What the task asks
Below are the records; locate each line with the word "produit" and copy it.

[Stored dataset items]
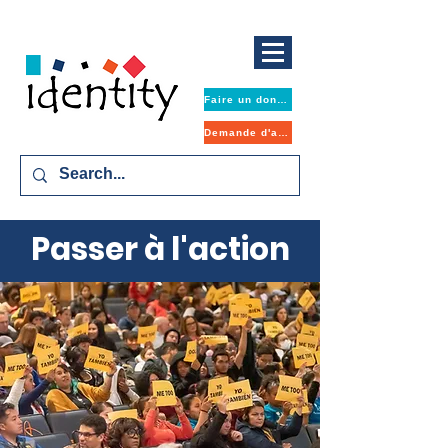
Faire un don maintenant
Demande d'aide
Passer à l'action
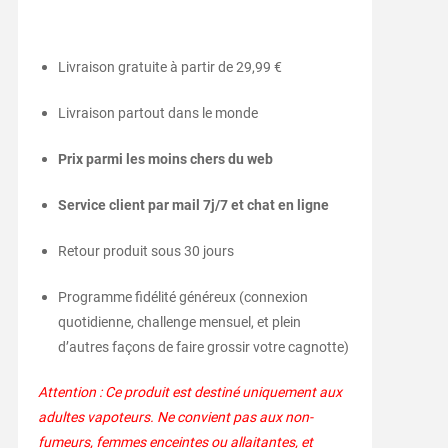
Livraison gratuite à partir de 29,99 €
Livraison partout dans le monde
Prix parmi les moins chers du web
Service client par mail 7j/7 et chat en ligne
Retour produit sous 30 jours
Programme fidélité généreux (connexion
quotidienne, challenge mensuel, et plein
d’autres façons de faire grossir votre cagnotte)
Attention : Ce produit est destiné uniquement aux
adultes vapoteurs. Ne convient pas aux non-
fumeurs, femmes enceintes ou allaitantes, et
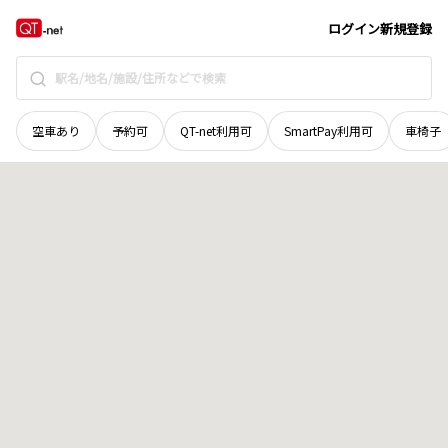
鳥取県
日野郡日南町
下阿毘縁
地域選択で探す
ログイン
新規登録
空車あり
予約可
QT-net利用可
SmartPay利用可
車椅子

Answer space
Retour produit sous 30 jours
Attention : Ce produit est destiné uniquement aux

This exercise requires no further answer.